Connect a Strands Agent to a Neo4j knowledge graph through the Model Context Protocol (MCP). This lab introduces MCP tool discovery, then progresses from pre-written Cypher templates to fully autonomous Text2Cypher agents.

What You'll Learn

  • MCP fundamentals: Agent → MCP Server → Data Source architecture, tool discovery, Streamable HTTP transport
  • Cypher Templates pattern: Pre-written queries in @tool functions for reliable, predictable results
  • Text2Cypher pattern: The agent discovers the graph schema and writes original Cypher from scratch
  • Graph-enriched search: Vector similarity combined with graph traversal for knowledge retrieval

Prerequisites

  • Completed Lab 1 (Neo4j Aura instance with SEC financial data loaded)
  • CONFIG.txt updated with MCP_GATEWAY_URL and MCP_ACCESS_TOKEN
  • AWS credentials configured for Amazon Bedrock access

Note: The MCP server is pre-configured by the lab administrator with full embeddings and indexes. You do not need to complete Lab 4 before starting this lab.

Notebooks

Open each notebook in order. The progression builds from MCP basics to autonomous agents.

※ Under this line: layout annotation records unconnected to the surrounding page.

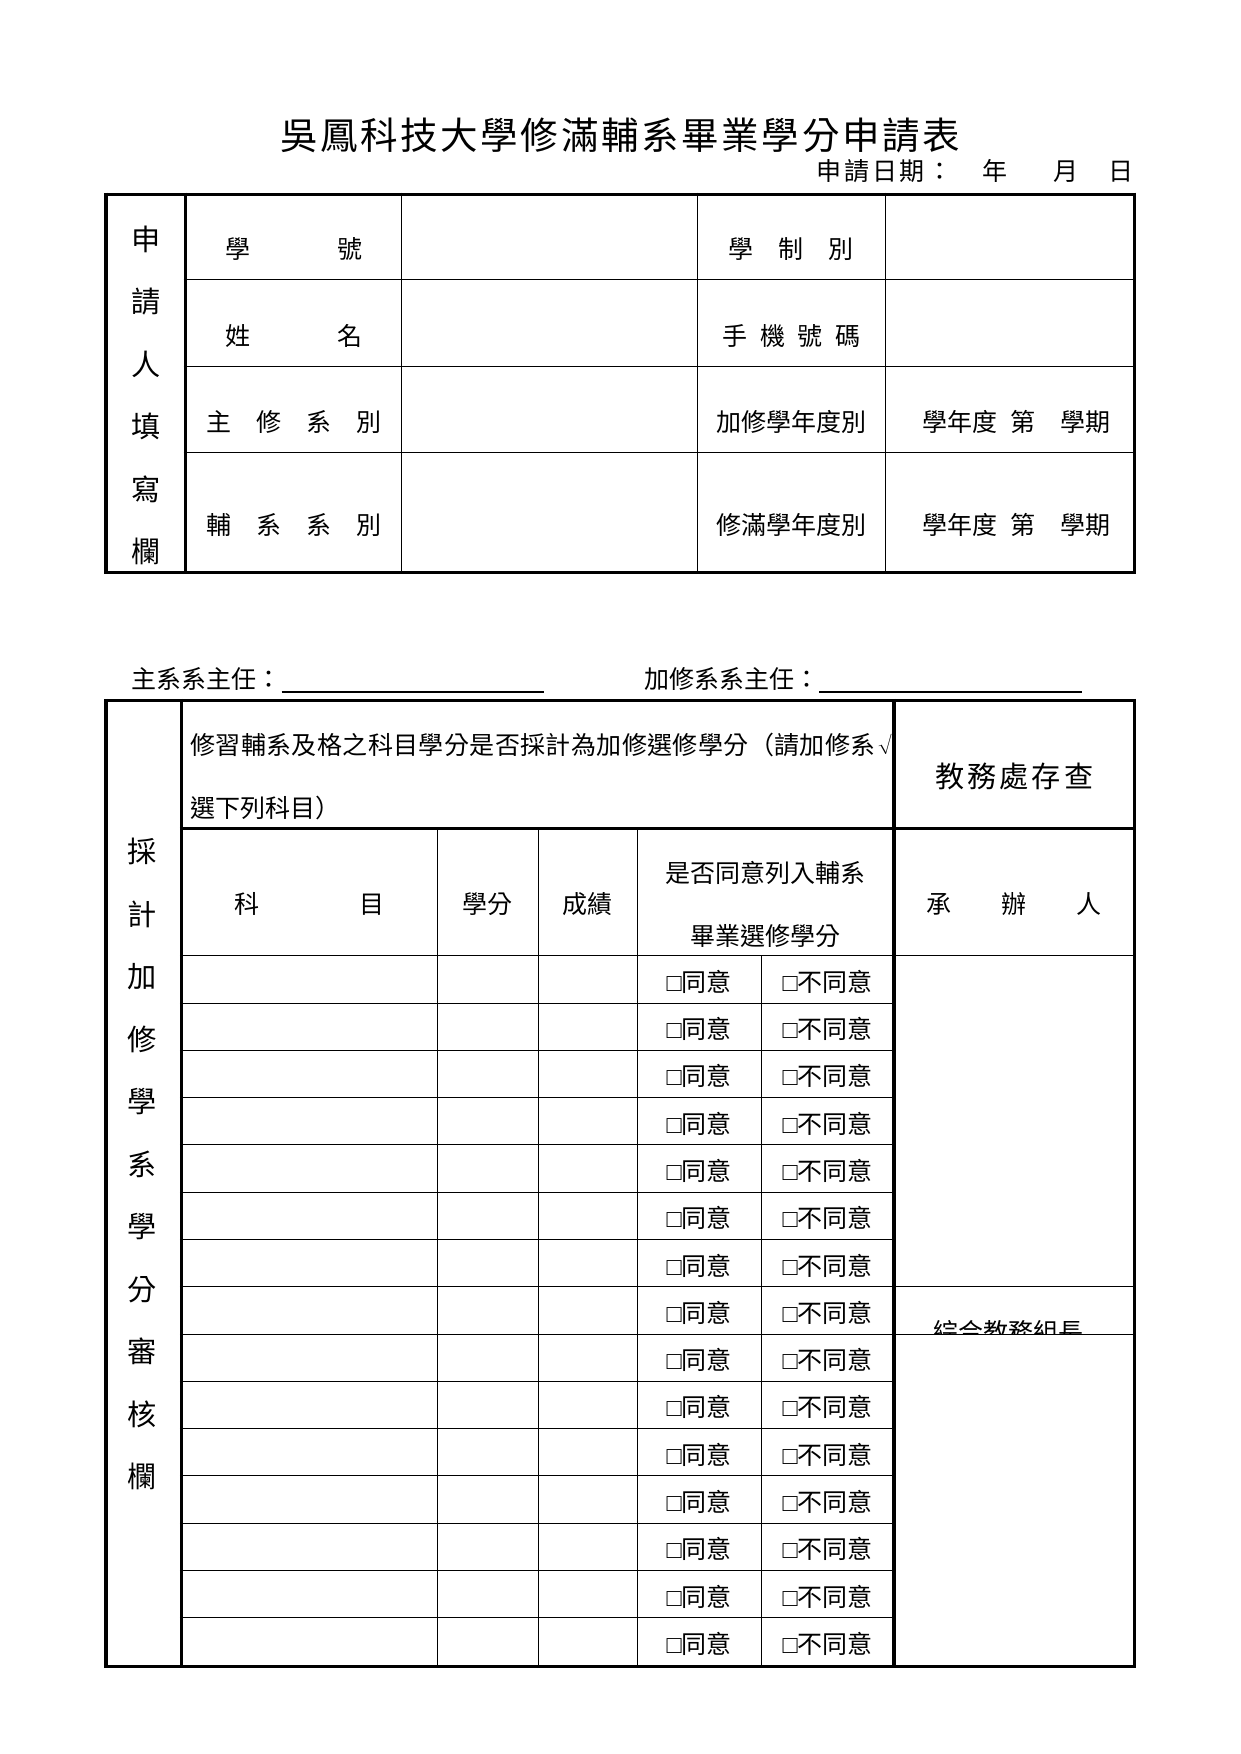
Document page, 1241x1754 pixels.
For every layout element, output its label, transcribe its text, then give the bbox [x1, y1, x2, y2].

table_cell [183, 1193, 437, 1239]
table_cell □同意 [638, 1571, 761, 1617]
table_cell [539, 1145, 637, 1192]
table_cell [402, 280, 697, 366]
table_cell [438, 1193, 538, 1239]
table_cell [886, 280, 1133, 366]
table_header 教務處存查 [896, 702, 1133, 827]
table_header 學 號 [187, 196, 401, 279]
table_cell [539, 1524, 637, 1570]
table_cell 輔 系 系 別 [187, 453, 401, 571]
table_cell [183, 1287, 437, 1333]
table_cell 科 目 [183, 830, 437, 955]
table_cell 姓 名 [187, 280, 401, 366]
table_cell [539, 1193, 637, 1239]
table_cell [438, 1382, 538, 1428]
table_cell [183, 1571, 437, 1617]
table_cell 成績 [539, 830, 637, 955]
table_header 採 計 加 修 學 系 學 分 審 核 欄 [108, 702, 180, 1664]
table_cell [183, 1145, 437, 1192]
table_cell 加修學年度別 [698, 367, 885, 452]
table_cell □不同意 [762, 1429, 892, 1475]
table_cell □不同意 [762, 1193, 892, 1239]
table_cell [539, 1051, 637, 1097]
table_cell 承 辦 人 [896, 830, 1133, 955]
table_cell [896, 956, 1133, 1286]
table_cell □不同意 [762, 1004, 892, 1050]
table_cell [183, 1004, 437, 1050]
table_cell 是否同意列入輔系 畢業選修學分 [638, 830, 892, 955]
table_cell [539, 1476, 637, 1523]
table_cell □同意 [638, 1193, 761, 1239]
table_cell [183, 1240, 437, 1286]
table_cell [438, 1051, 538, 1097]
table_cell [183, 1476, 437, 1523]
table_cell 主 修 系 別 [187, 367, 401, 452]
table_cell □同意 [638, 1051, 761, 1097]
table_cell [539, 956, 637, 1002]
table_cell □同意 [638, 1335, 761, 1381]
table_cell [183, 1098, 437, 1144]
table_cell [183, 1051, 437, 1097]
table_header 申請人填寫欄 [108, 196, 184, 571]
table_header [402, 196, 697, 279]
table_cell □同意 [638, 1240, 761, 1286]
table_cell [438, 1098, 538, 1144]
table_cell □不同意 [762, 1145, 892, 1192]
table_cell □不同意 [762, 1382, 892, 1428]
table_cell □同意 [638, 1382, 761, 1428]
table_cell □同意 [638, 1098, 761, 1144]
table_cell [183, 1618, 437, 1664]
table_cell [539, 1382, 637, 1428]
table_cell [539, 1618, 637, 1664]
table_header 學 制 別 [698, 196, 885, 279]
table_cell [539, 1004, 637, 1050]
table_cell [539, 1429, 637, 1475]
text 申請日期： 年 月 日 [106, 161, 1134, 186]
table_header 修習輔系及格之科目學分是否採計為加修選修學分（請加修系選下列科目） [183, 702, 892, 827]
table_cell □同意 [638, 1476, 761, 1523]
table_cell 學年度 第 學期 [886, 453, 1133, 571]
table_cell [438, 1476, 538, 1523]
table_cell □同意 [638, 1618, 761, 1664]
table_cell □同意 [638, 1429, 761, 1475]
table_cell [183, 1429, 437, 1475]
table_cell □不同意 [762, 956, 892, 1002]
text 吳鳳科技大學修滿輔系畢業學分申請表 [106, 91, 1134, 154]
table_cell □不同意 [762, 1476, 892, 1523]
text 主系系主任： 加修系系主任： [106, 636, 1134, 699]
table_cell [539, 1240, 637, 1286]
table_cell □不同意 [762, 1098, 892, 1144]
table_cell [438, 1524, 538, 1570]
table_cell □不同意 [762, 1335, 892, 1381]
table_cell □不同意 [762, 1571, 892, 1617]
table_cell [438, 1287, 538, 1333]
table_cell [438, 1618, 538, 1664]
table_cell 手 機 號 碼 [698, 280, 885, 366]
table_cell 學分 [438, 830, 538, 955]
table_cell [402, 367, 697, 452]
table_cell □不同意 [762, 1051, 892, 1097]
table_cell [183, 956, 437, 1002]
table_cell □同意 [638, 1145, 761, 1192]
table_cell □同意 [638, 1287, 761, 1333]
table_cell □不同意 [762, 1524, 892, 1570]
table_cell 綜合教務組長 [896, 1287, 1133, 1333]
table_cell 修滿學年度別 [698, 453, 885, 571]
table_cell [438, 1240, 538, 1286]
table_cell [438, 1145, 538, 1192]
table_cell □不同意 [762, 1240, 892, 1286]
table_cell [438, 1004, 538, 1050]
table_cell [539, 1287, 637, 1333]
table_cell □不同意 [762, 1287, 892, 1333]
table_cell [438, 956, 538, 1002]
table_cell [183, 1382, 437, 1428]
table_cell [183, 1524, 437, 1570]
table_cell [438, 1571, 538, 1617]
table_cell □不同意 [762, 1618, 892, 1664]
table_cell □同意 [638, 1524, 761, 1570]
table_cell □同意 [638, 1004, 761, 1050]
table_cell [896, 1335, 1133, 1664]
table_header [886, 196, 1133, 279]
table_cell [539, 1098, 637, 1144]
table_cell □同意 [638, 956, 761, 1002]
table_cell [402, 453, 697, 571]
table_cell [438, 1429, 538, 1475]
table_cell 學年度 第 學期 [886, 367, 1133, 452]
table_cell [539, 1571, 637, 1617]
table_cell [539, 1335, 637, 1381]
table_cell [183, 1335, 437, 1381]
table_cell [438, 1335, 538, 1381]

Notebook Title What You Build
01_intro_strands_mcp.ipynb Intro to Strands + MCP MCP connection via Streamable HTTP, tool discovery with list_tools_sync(), graph schema inspection
02_graph_enriched_search.ipynb Graph-Enriched Search Cypher Templates — pre-written @tool functions that combine vector search with graph traversal for document context and entity enrichment
03_text2cypher_agent.ipynb Text2Cypher Agent An autonomous agent that discovers the graph schema and writes original Cypher from scratch — the Text2Cypher retrieval pattern

Alternative Frameworks

This lab uses the Strands Agents SDK (AWS-native, built-in MCP support, simpler API). LangGraph is a viable alternative that provides fine-grained control over the agent loop via LangChain MCP adapters — better suited for complex, multi-step workflows.

Sample Queries

Once your agent is running in notebook 03, try these questions about the SEC financial data:

Category Example Question
Exploration "How many companies are in the database?"
Products "What products does Apple offer?"
Ownership "Which asset managers own stakes in NVIDIA?"
Risk "What risk factors does Microsoft face?"
Financials "Show me the financial metrics for Tesla."
Cross-entity "Which companies face risk factors related to cybersecurity?"